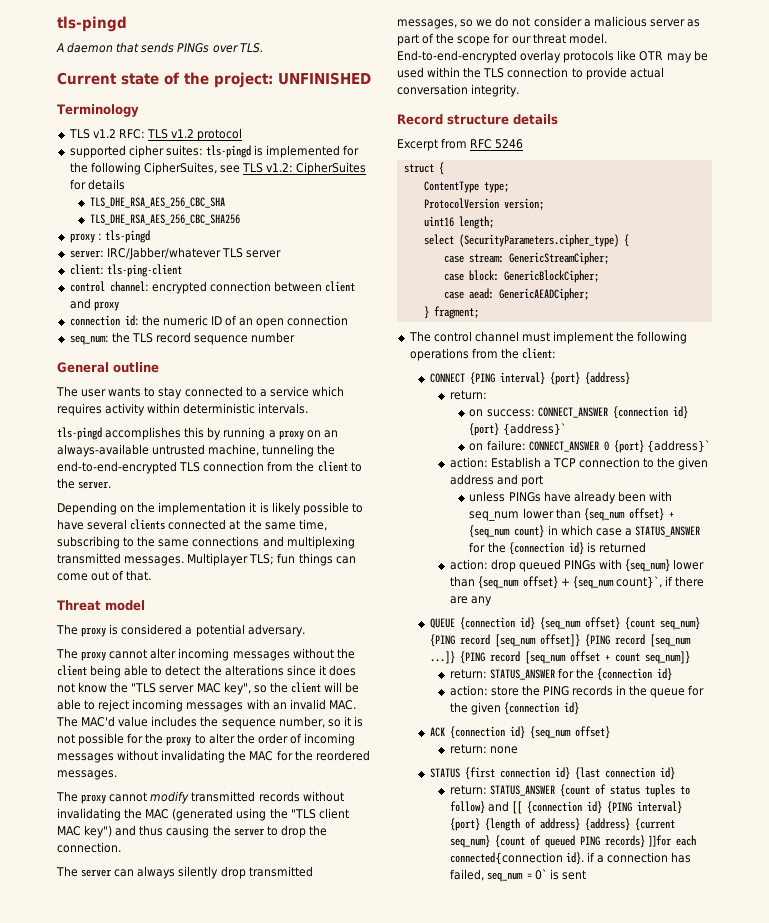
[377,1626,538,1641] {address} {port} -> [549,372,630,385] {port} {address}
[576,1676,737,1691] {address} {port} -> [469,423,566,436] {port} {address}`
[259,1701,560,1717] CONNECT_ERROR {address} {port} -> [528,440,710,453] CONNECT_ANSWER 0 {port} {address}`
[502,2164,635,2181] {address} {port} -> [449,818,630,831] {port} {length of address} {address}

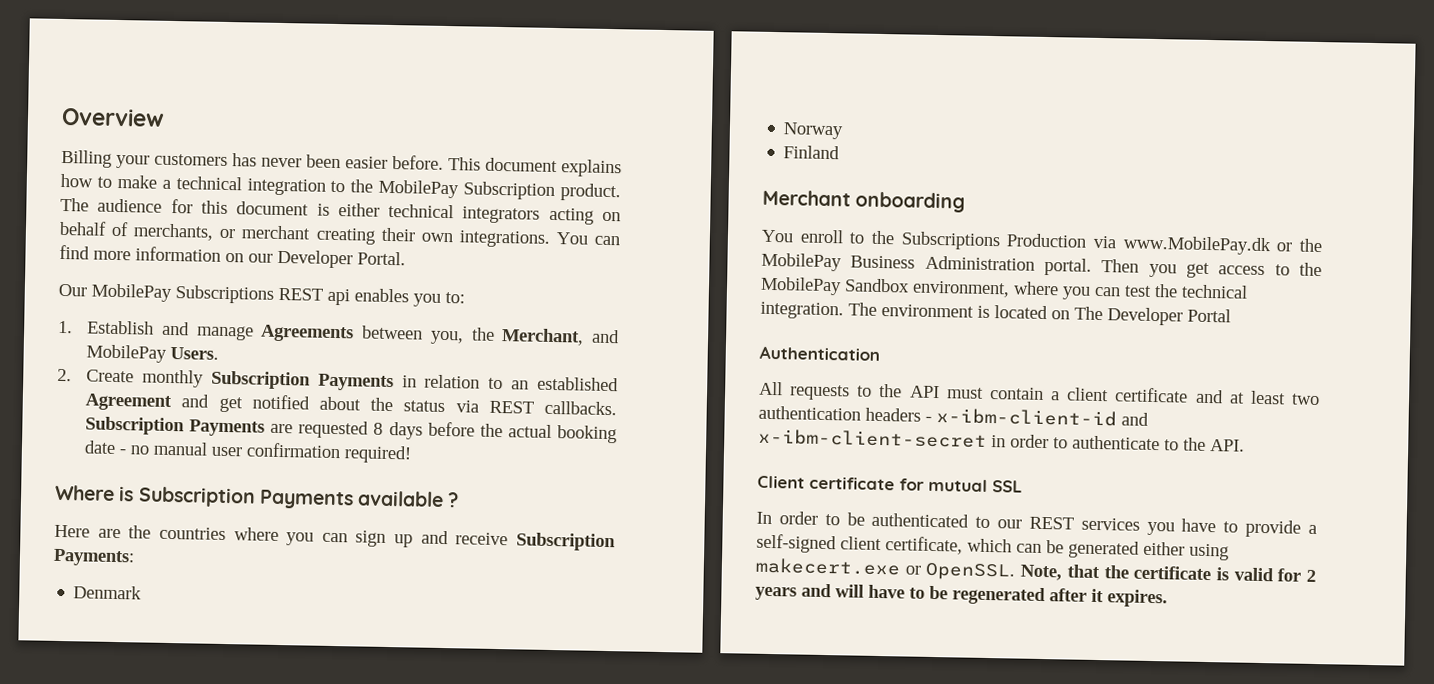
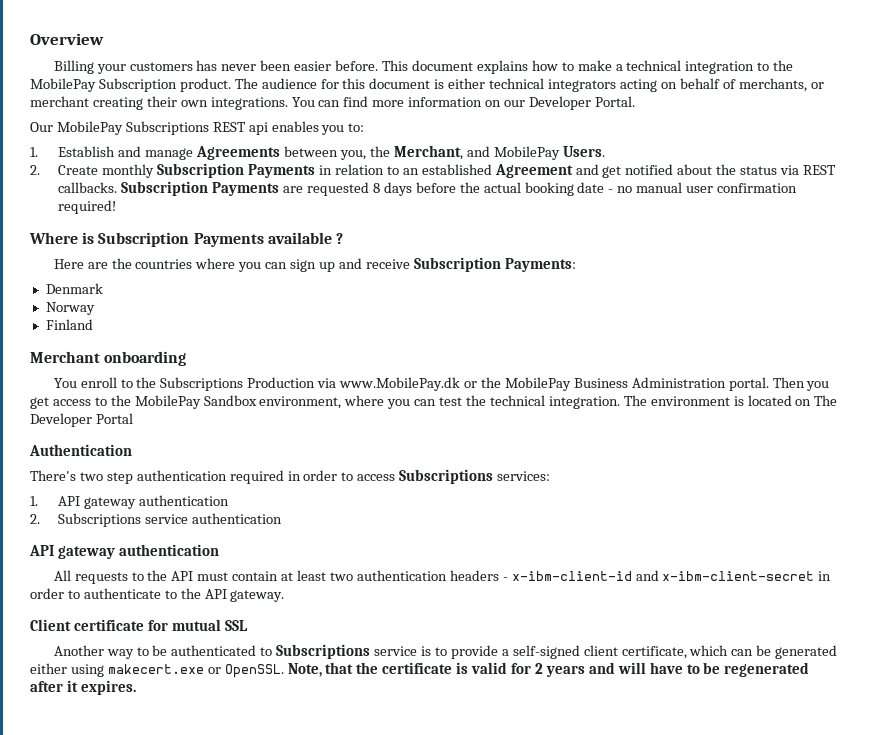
(880, 353) none -> [30,469,551,484] [30,495,230,509] [30,513,283,527] [29,544,219,559] // There's two step authentication required in order to access Subscriptions services: // 1. API gateway authentication // 2. Subscriptions service authentication // API gateway authentication
[1050,387,1224,404] a client certificate and -> (279, 576) none
[1210,439,1245,452] API. -> [204,589,285,602] API gateway.
[756,511,818,525] In order -> [53,645,134,659] Another way
[997,516,1217,536] our REST services you have -> [276,644,432,659] Subscriptions service is

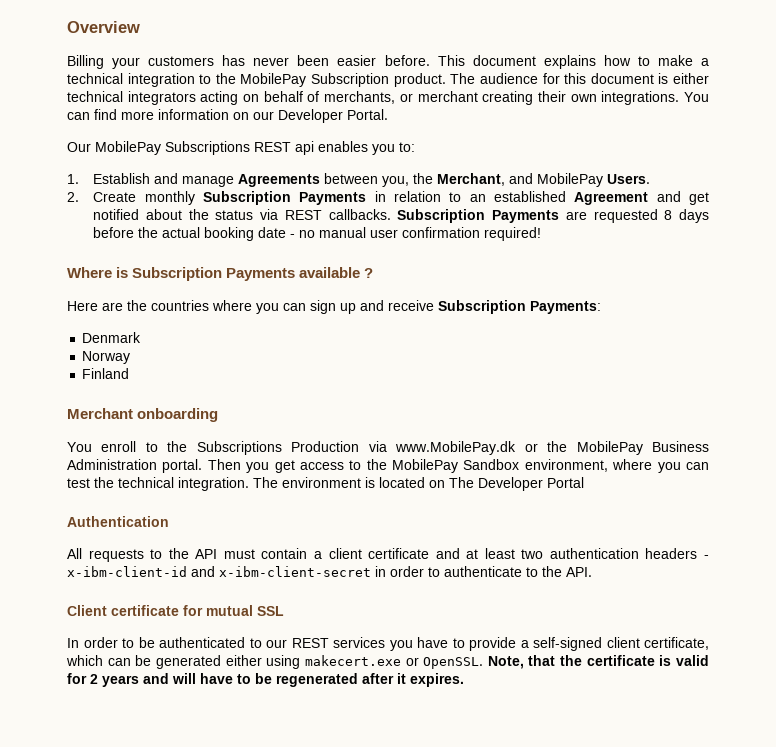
[30,469,551,484] [30,495,230,509] [30,513,283,527] [29,544,219,559] // There's two step authentication required in order to access Subscriptions services: // 1. API gateway authentication // 2. Subscriptions service authentication // API gateway authentication -> (169, 521) none
(279, 576) none -> [313,548,460,559] a client certificate and
[204,589,285,602] API gateway. -> [566,567,592,577] API.
[53,645,134,659] Another way -> [67,637,118,648] In order
[276,644,432,659] Subscriptions service is -> [266,637,448,651] our REST services you have

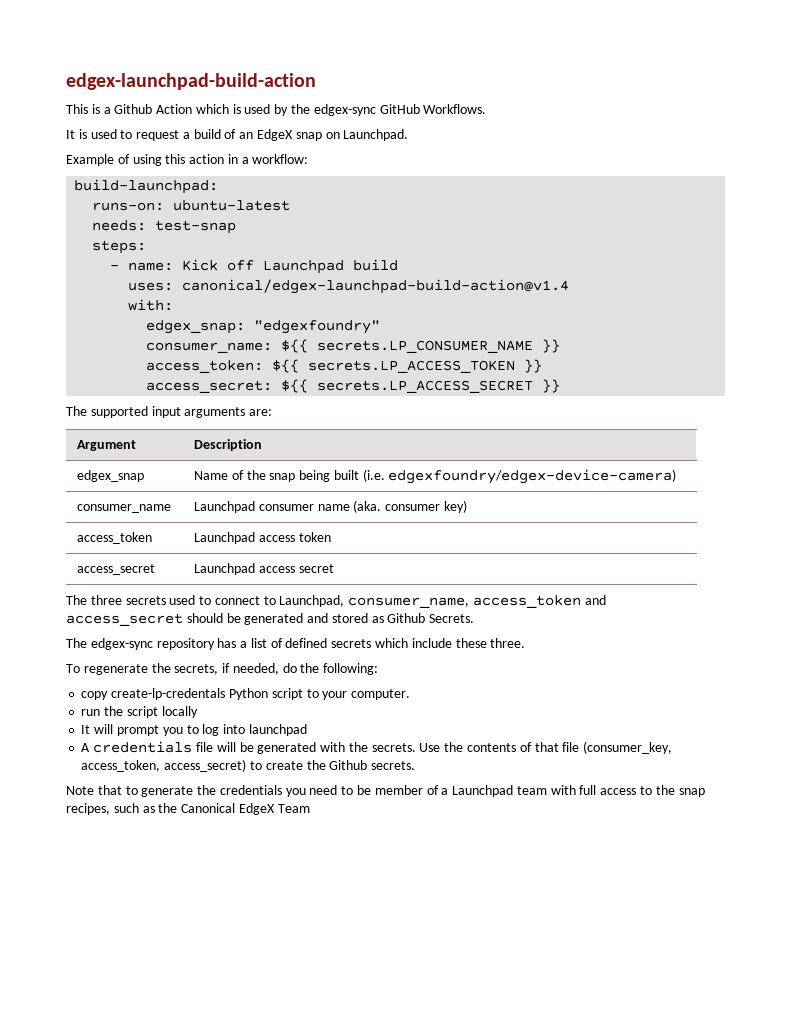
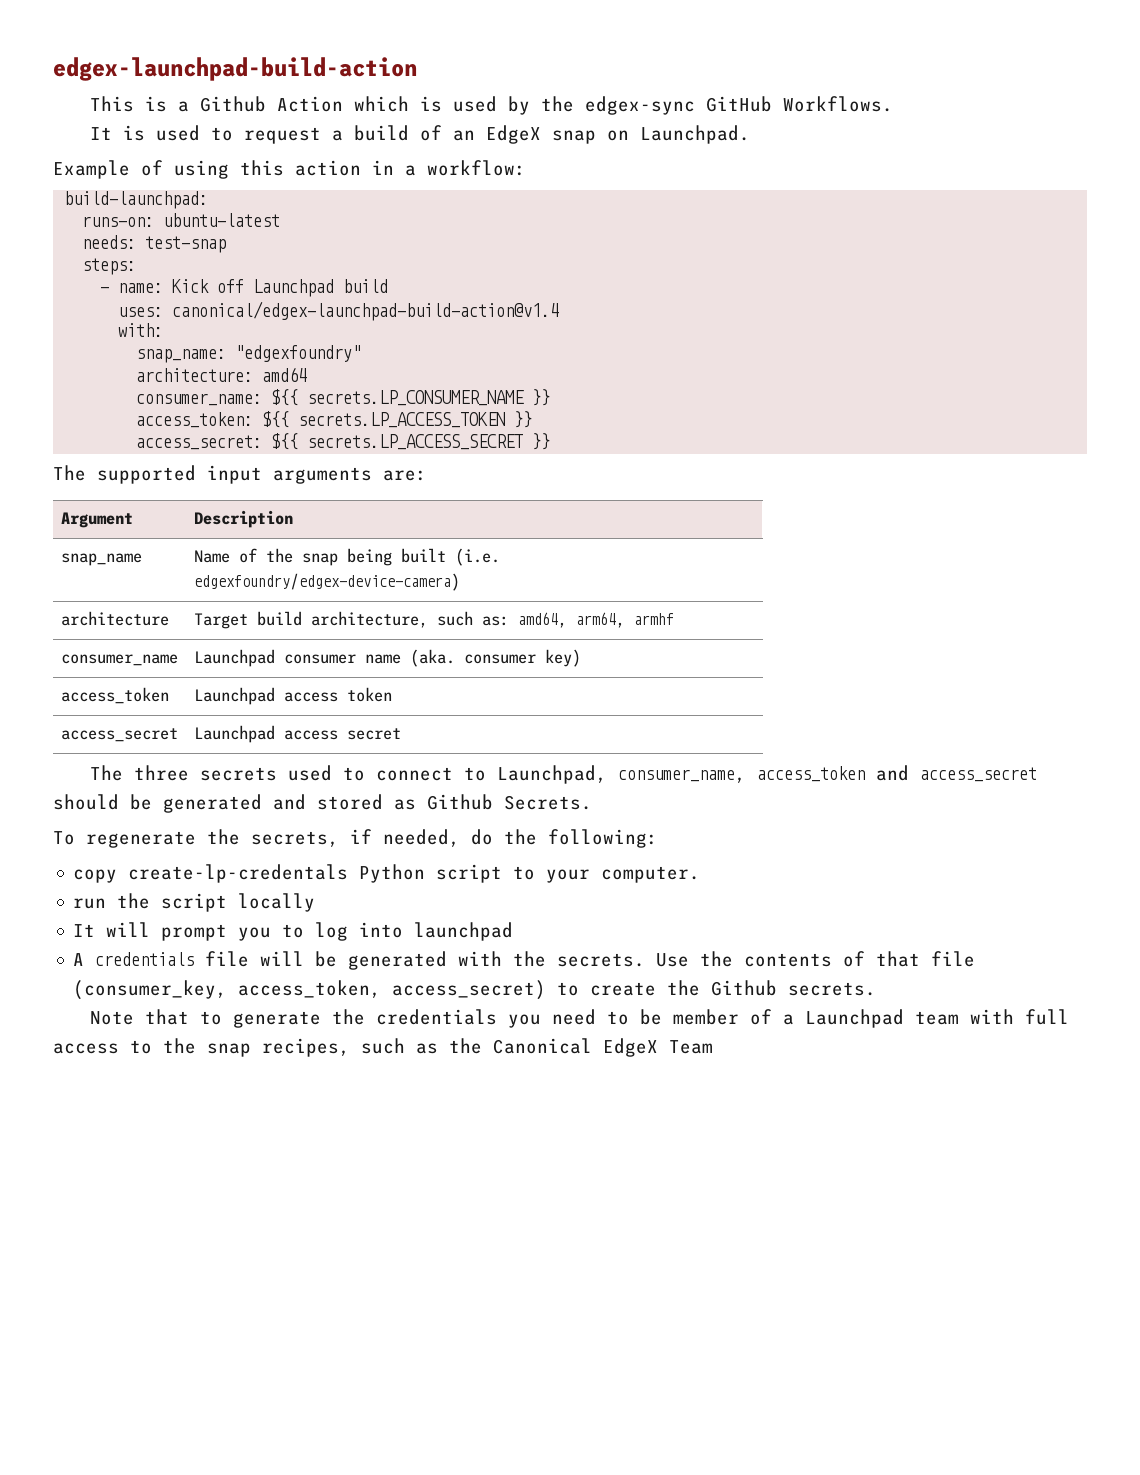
[146,320,246,334] edgex_snap: -> [136,349,227,363] snap_name:
(381, 327) none -> [136,367,308,382] // architecture: amd64
[77,470,145,482] edgex_snap -> [60,553,142,566] snap_name
(677, 476) none -> [60,611,169,626] [193,611,674,629] // architecture | Target build architecture, such as: amd64, arm64, armhf
[66,638,526,650] // The edgex-sync repository has a list of defined secrets which include these three. -> (592, 802) none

************

Any picture found in the records stays out, while everything else is copied exactly.

ANSWER BOX
[377,1626,538,1641] {address} {port} -> [549,372,630,385] {port} {address}
[576,1676,737,1691] {address} {port} -> [469,423,566,436] {port} {address}`
[259,1701,560,1717] CONNECT_ERROR {address} {port} -> [528,440,710,453] CONNECT_ANSWER 0 {port} {address}`
[502,2164,635,2181] {address} {port} -> [449,818,630,831] {port} {length of address} {address}

(880, 353) none -> [30,469,551,484] [30,495,230,509] [30,513,283,527] [29,544,219,559] // There's two step authentication required in order to access Subscriptions services: // 1. API gateway authentication // 2. Subscriptions service authentication // API gateway authentication
[1050,387,1224,404] a client certificate and -> (279, 576) none
[1210,439,1245,452] API. -> [204,589,285,602] API gateway.
[756,511,818,525] In order -> [53,645,134,659] Another way
[997,516,1217,536] our REST services you have -> [276,644,432,659] Subscriptions service is

[30,469,551,484] [30,495,230,509] [30,513,283,527] [29,544,219,559] // There's two step authentication required in order to access Subscriptions services: // 1. API gateway authentication // 2. Subscriptions service authentication // API gateway authentication -> (169, 521) none
(279, 576) none -> [313,548,460,559] a client certificate and
[204,589,285,602] API gateway. -> [566,567,592,577] API.
[53,645,134,659] Another way -> [67,637,118,648] In order
[276,644,432,659] Subscriptions service is -> [266,637,448,651] our REST services you have

[146,320,246,334] edgex_snap: -> [136,349,227,363] snap_name:
(381, 327) none -> [136,367,308,382] // architecture: amd64
[77,470,145,482] edgex_snap -> [60,553,142,566] snap_name
(677, 476) none -> [60,611,169,626] [193,611,674,629] // architecture | Target build architecture, such as: amd64, arm64, armhf
[66,638,526,650] // The edgex-sync repository has a list of defined secrets which include these three. -> (592, 802) none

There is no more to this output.